Por Paula Lisboa
Ao longo de sua obra, Tchekhov retratou como ninguém a tragédia do trivial, o drama permanente da vida cotidiana, mostrando aos homens o terrível caos de sua existência passageira e sem importância, explorando a realidade burguesa e expressando sua preocupação com a inação da classe média provinciana. Preocupado em mostrar o drama da trivialidade, Tchekhov nos apresenta uma sucessão de quadros registrando acontecimentos da vida de suas personagens, sem se preocupar com a construção dramática tradicional, segundo a qual deve haver o desenvolvimento de uma ação até seu clímax e desfecho. O autor sequer estabelece um conflito declarado, apresentando apenas as diferentes impressões das personagens, em que muita coisa fica apenas nas entrelinhas, ou melhor, no subtexto que deve preencher o silêncio. E o silêncio, longe de ser apenas um detalhe, é um elemento fundamental nas peças de Tchekhov, muitas vezes mais significativo que as próprias palavras.
O enredo de As três irmãs é muito simples, basicamente girando em torno da vida de três irmãs que sonham em voltar para Moscou, de onde têm lembranças felizes da infância. Com o decorrer da peça, a inação da vida provinciana e a inércia que toma conta de seu cotidiano acabam por impedir qualquer tentativa de realização desse projeto. Durante toda a trama, as irmãs, seu irmão e a cunhada, além de alguns oficiais militares que frequentam a casa conversam para passar o tempo, discursando banalidades aparentemente superficiais. No entanto, o subtexto sustenta a força do diálogo de Tchekhov, que escolhe as palavras e constrói suas frases de modo a deixar sob máscaras o verdadeiro sentido de suas falas. As personagens põem em discussão a razão da existência humana, mas com todo o cuidado do autor de não cair em nenhuma “pregação ideológica”.
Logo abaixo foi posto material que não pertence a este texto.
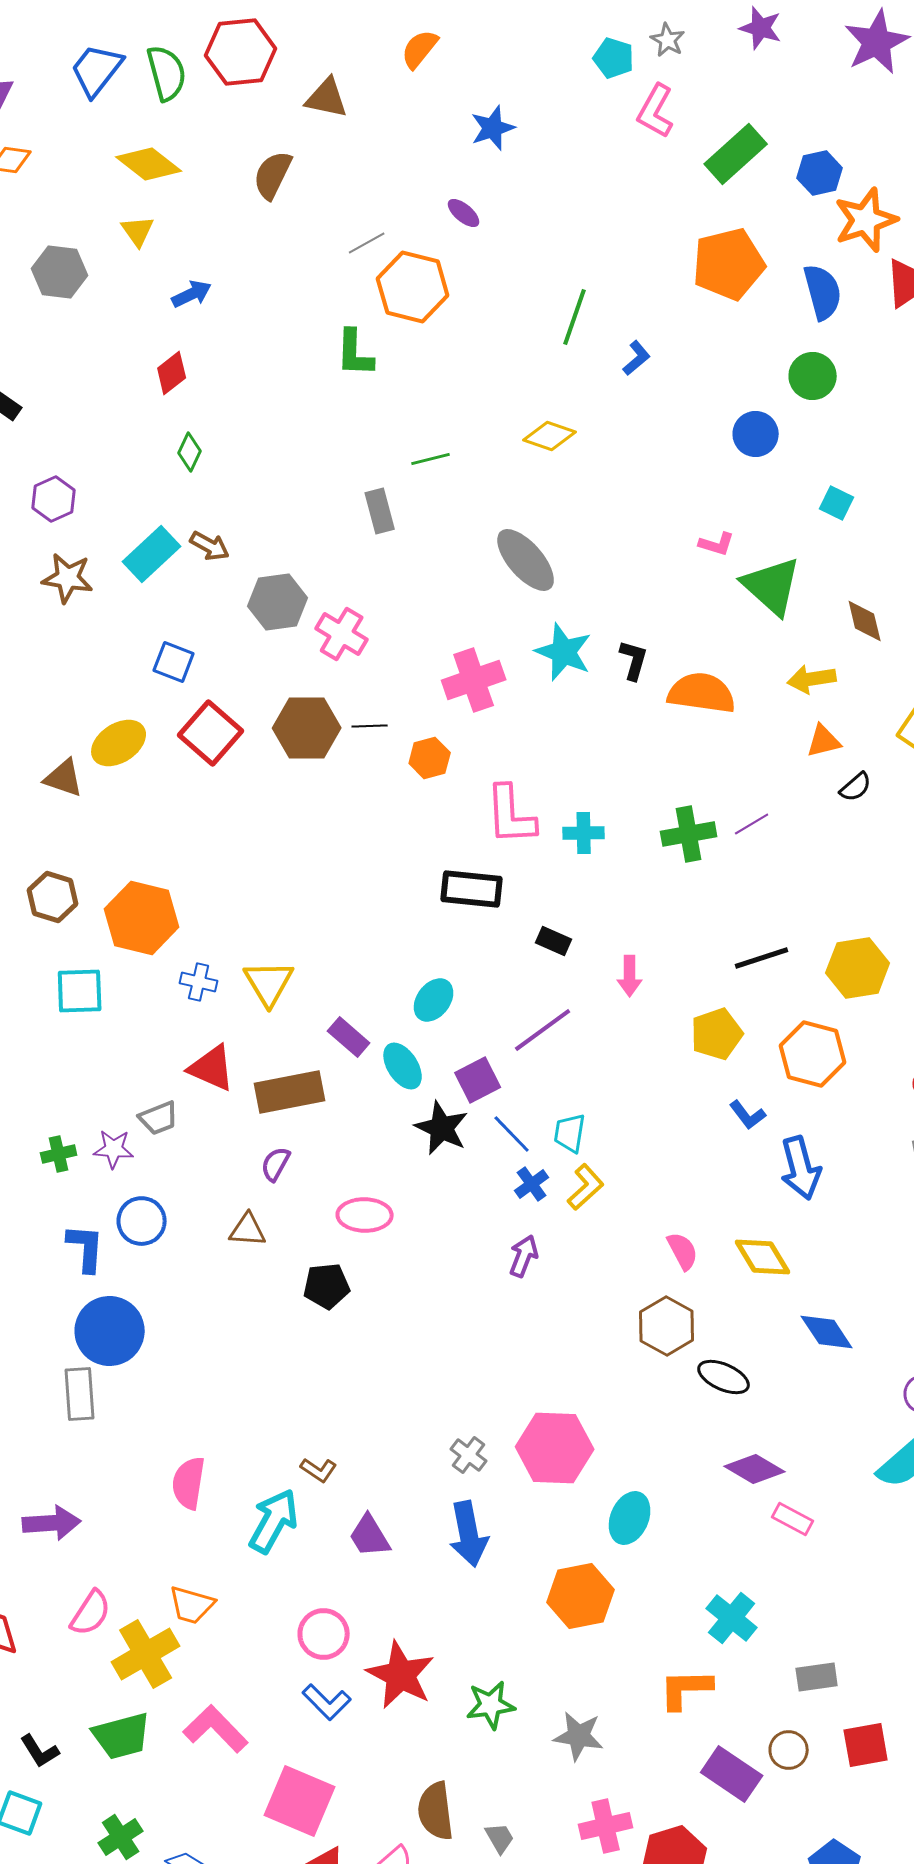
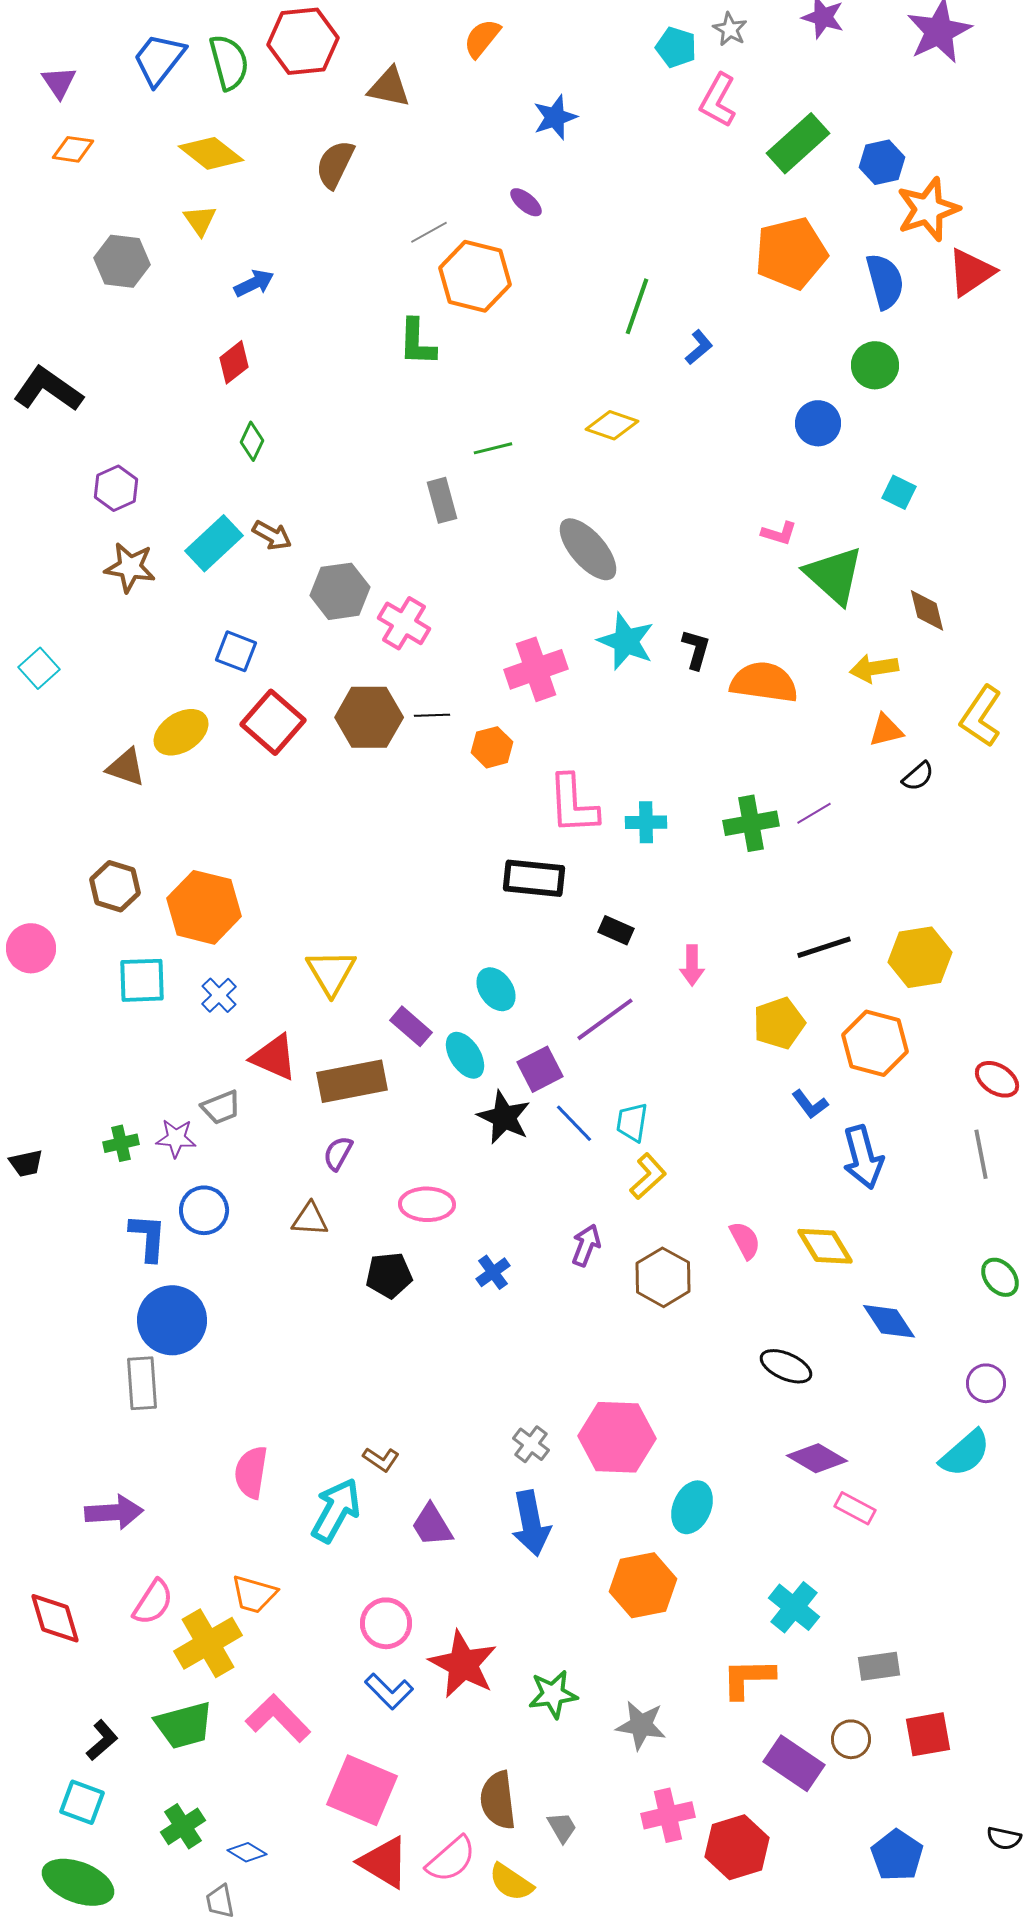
blue cross: (199, 982) -> (219, 995), moved, turned 33
cyan ellipse: (434, 1000) -> (496, 989), turned -72
blue cross: (532, 1184) -> (493, 1272), moved
brown hexagon: (667, 1326) -> (663, 1277), moved
black L-shape: (40, 1751) -> (102, 1740), turned -99

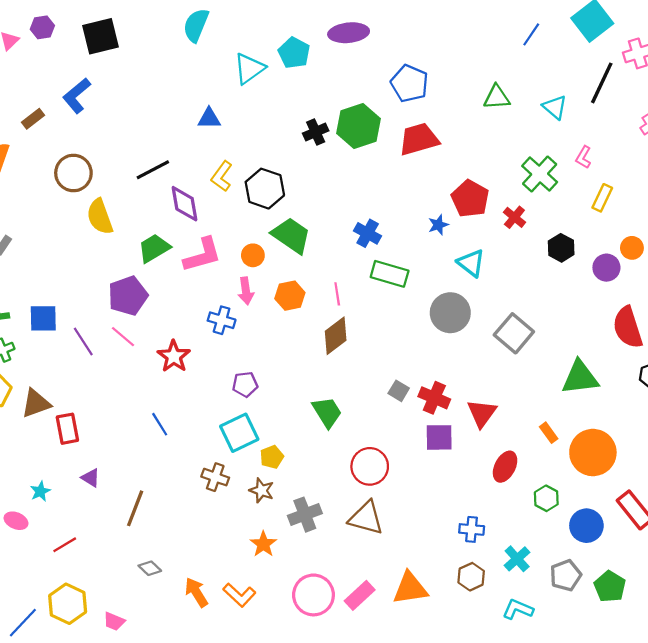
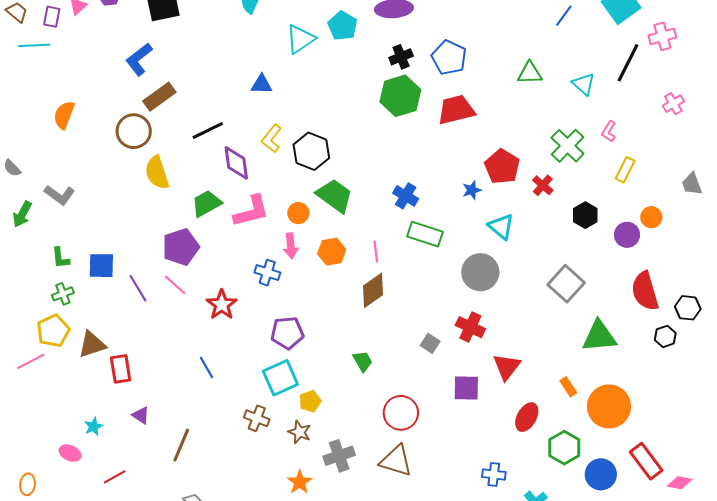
brown rectangle: (33, 119) -> (159, 97), moved, size x1.5
black cross: (316, 132) -> (401, 57), moved
gray square: (514, 333) -> (566, 284), moved
purple pentagon: (245, 384) -> (287, 333), size x1.4
red cross: (434, 398) -> (470, 327), moved
green trapezoid: (327, 412) -> (363, 361), size x0.7
green hexagon: (546, 498) -> (564, 448), size x1.4

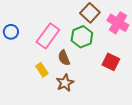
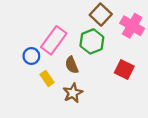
blue circle: (11, 32) -> (31, 56), moved

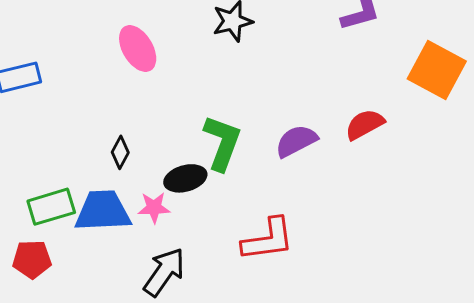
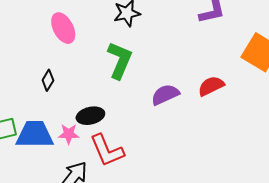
green L-shape: (222, 143) -> (120, 60), moved
black diamond: (120, 152) -> (48, 80), moved
red L-shape: (268, 240) -> (107, 150), moved, turned 72

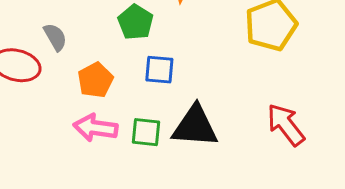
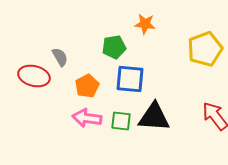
green pentagon: (136, 22) -> (114, 47), turned 30
blue square: (159, 70) -> (130, 79), size x1.4

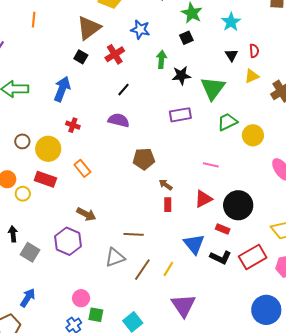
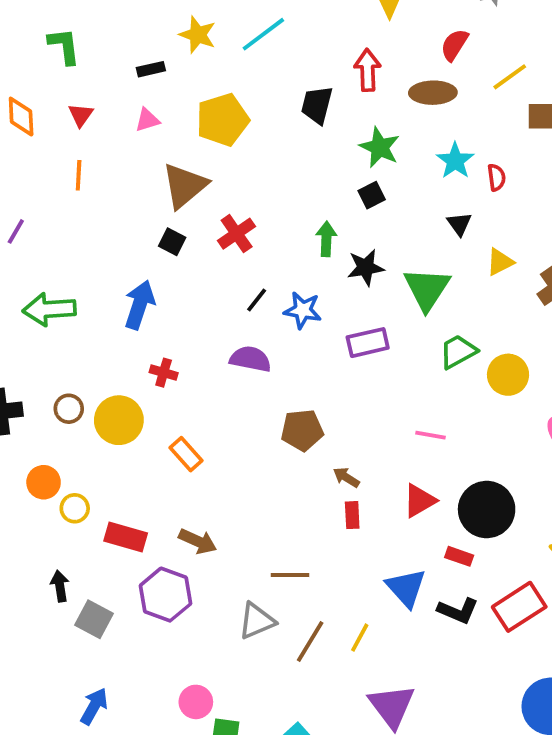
blue star: (140, 30) -> (303, 310), moved
red semicircle: (254, 51) -> (496, 177), moved
red rectangle: (45, 179) -> (126, 537), moved

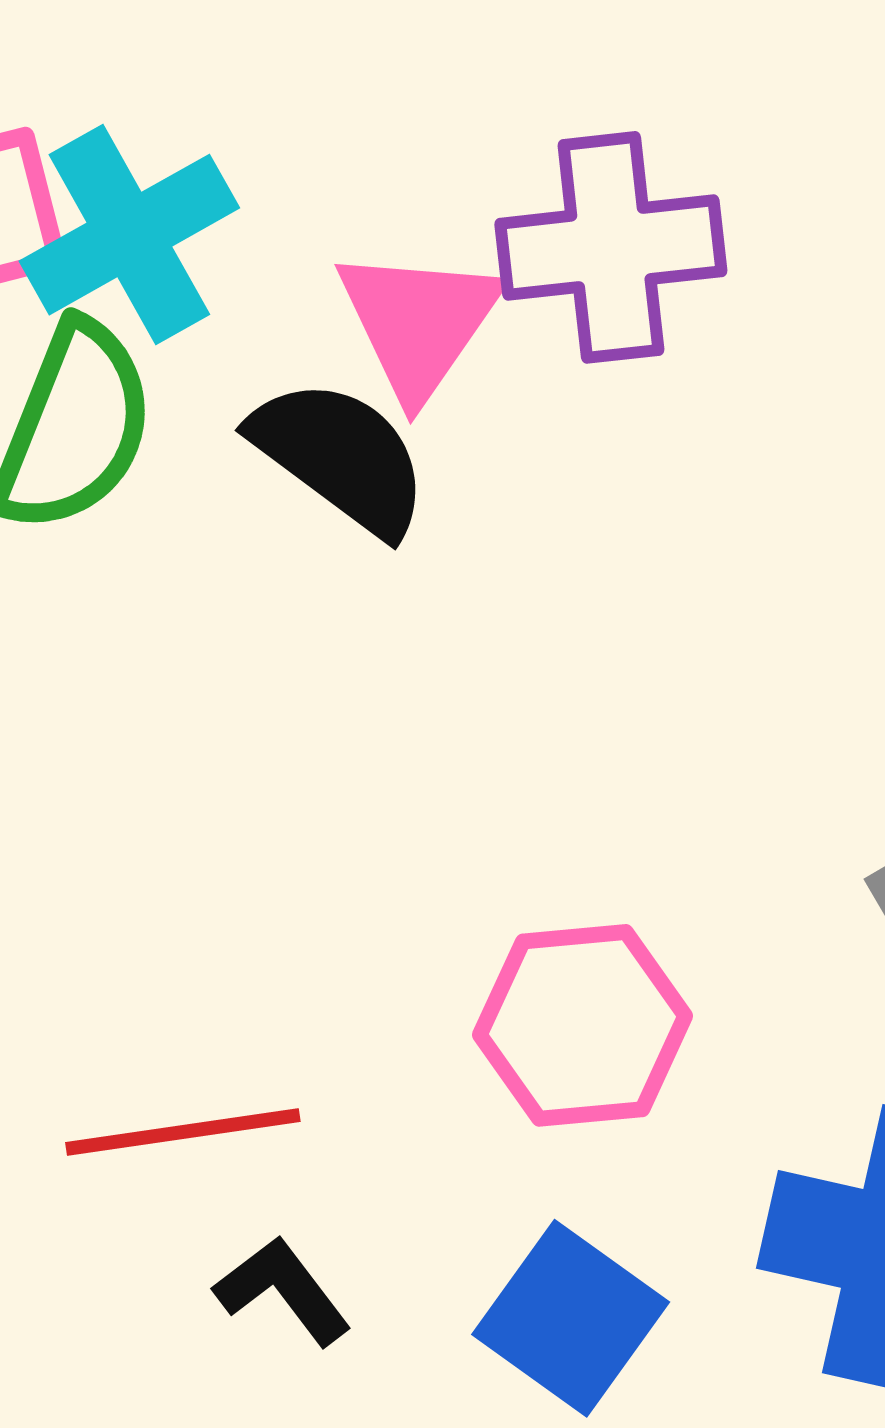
Ao fim da leitura de um enredo tão simples, é incrível constatar que nossos olhos se enchem de lágrimas. O envolvimento com a vida dessas personagens é inevitável, tamanha humanidade e fragilidade com que são traçadas. Sentimos a impotência do ser humano diante do rumo de sua própria vida. E não se trata de uma impossibilidade de ação necessariamente imposta por um regime político rigoroso ou por uma sociedade sufocante, a inação é quase que opção de vida de todos eles, que não vivem, mas deixam-se viver, entregando-se mais e mais à inércia, como se fossem levados pela correnteza de um rio. É uma peça triste, onde as personagens dão pequenas “dicas” de seus maiores desejos, mas não têm coragem e força de vontade de realizá-los. Apenas sabem que “É preciso viver”.
TCHEKHOV, Anton. As três irmãs. Trad.: Clara Gourianova. São Paulo: Peixoto Neto.